Fairly regularly I go down to Melbourne (where I grew up), mostly by public transport but sometimes driving. Ugh. So many billboards, so many things trying to steal your attention (and designed to steal your attention), so many such things even actively causing safety hazards while driving (especially at night). A lot of current billboard practices should be made illegal as part of road safety laws, quite apart from anything else. Almost all of these practices, I will add, have come about in in the last ten years, mostly even in the 5½ years since I left Melbourne.

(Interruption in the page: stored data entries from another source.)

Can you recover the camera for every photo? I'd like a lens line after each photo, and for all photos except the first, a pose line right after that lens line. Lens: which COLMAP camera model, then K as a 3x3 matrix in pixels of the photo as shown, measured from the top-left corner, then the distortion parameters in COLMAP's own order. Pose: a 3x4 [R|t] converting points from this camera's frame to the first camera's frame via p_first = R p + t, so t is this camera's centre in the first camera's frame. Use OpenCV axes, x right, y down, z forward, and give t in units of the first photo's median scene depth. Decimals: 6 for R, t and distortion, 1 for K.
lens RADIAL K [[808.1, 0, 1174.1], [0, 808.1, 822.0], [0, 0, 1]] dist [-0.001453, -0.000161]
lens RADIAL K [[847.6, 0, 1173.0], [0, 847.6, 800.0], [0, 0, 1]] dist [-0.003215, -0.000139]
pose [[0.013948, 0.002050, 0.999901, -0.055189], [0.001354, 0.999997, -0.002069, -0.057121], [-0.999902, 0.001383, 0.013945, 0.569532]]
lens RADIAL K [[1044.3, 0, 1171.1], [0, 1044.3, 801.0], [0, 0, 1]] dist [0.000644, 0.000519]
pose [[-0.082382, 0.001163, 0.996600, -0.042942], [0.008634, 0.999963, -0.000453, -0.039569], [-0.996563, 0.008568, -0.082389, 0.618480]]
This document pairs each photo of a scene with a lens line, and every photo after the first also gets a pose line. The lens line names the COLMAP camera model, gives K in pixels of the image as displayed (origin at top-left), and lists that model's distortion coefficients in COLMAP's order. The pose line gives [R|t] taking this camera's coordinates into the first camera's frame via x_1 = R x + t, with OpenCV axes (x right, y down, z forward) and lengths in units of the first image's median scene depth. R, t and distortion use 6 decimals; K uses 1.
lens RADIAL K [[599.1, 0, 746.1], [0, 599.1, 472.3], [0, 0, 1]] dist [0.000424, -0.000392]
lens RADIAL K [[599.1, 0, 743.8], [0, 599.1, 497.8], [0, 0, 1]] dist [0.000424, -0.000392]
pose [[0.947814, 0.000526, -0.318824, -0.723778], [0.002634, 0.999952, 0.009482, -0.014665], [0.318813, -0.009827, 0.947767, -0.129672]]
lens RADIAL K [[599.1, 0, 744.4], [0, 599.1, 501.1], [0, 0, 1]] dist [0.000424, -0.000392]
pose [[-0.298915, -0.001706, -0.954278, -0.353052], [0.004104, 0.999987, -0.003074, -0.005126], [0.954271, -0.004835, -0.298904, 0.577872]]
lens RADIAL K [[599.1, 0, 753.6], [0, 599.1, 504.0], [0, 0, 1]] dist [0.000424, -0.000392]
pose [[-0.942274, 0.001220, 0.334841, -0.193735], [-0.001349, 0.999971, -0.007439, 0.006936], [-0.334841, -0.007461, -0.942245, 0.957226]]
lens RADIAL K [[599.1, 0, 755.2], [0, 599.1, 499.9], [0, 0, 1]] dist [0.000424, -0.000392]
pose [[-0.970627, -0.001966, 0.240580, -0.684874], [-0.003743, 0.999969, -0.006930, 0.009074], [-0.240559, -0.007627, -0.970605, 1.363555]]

Things have objectively been getting much worse (e.g. ads inside and outside trains; and digitally-cycling ads are almost ubiquitous instead of rare, and animated ads are common rather than unknown), but I imagine there’s also a good chunk of me becoming more intolerant of these things due to no longer being acclimated to them.

I don’t like being in Melbourne very much. Escaping ads and distractingly-dynamic or too-bright digital screens everywhere wasn’t (directly) one of the reasons I left, but it certainly is now.

I am intimately involved in online advertising. 500k+ monthly revenue from Google alone (1 of several dozen partners in our stack). Advertising had been changing but the advertisers and the SSPs and the DSPs are changing with it. All is well.

https://adrevenueindex.ezoic.com/

Look at the forest. Trees are companies. Canopies are their sales. Ads are the trunks.

If all trees were forced to halve the length of their trunks nothing would change but a lot of resources would be saved.

I love this caption down-page:

> Humans are creative. Give them back their public spaces and let them shape them.

BUT THERE MUST BE NO ADVERTISING!

What is unclear from the article is:

- what will replace advertising while somehow not morphing into advertising

- how this brave new ad-free regime will enforce itself without resorting to tyranny

It seems to me that advertising is one of the main reasons people spend so much money on totally useless crap. What would be the impact on GDP is advertising didn't exist?
> A survey conducted in the 1990s revealed some extraordinary facts: 90% of all American CEOs believed that selling a new product without advertisements would be impossible; 85% were convinced that advertisements persuade people into buying things they don’t need, and 51% — a majority — believed that advertisements persuaded people into buying things they don’t even want.¹

Uhh. So, this point to a book called Less is More — How Degrowth Will Save the World. In that book this statement is indeed made, and as a source it points to "Andre Gorz, Capitalism, Socialism, Ecology, trans. Chris Turner (London: Verso, 1994).". But in that book I can't find any reference to it. Was is completely made up?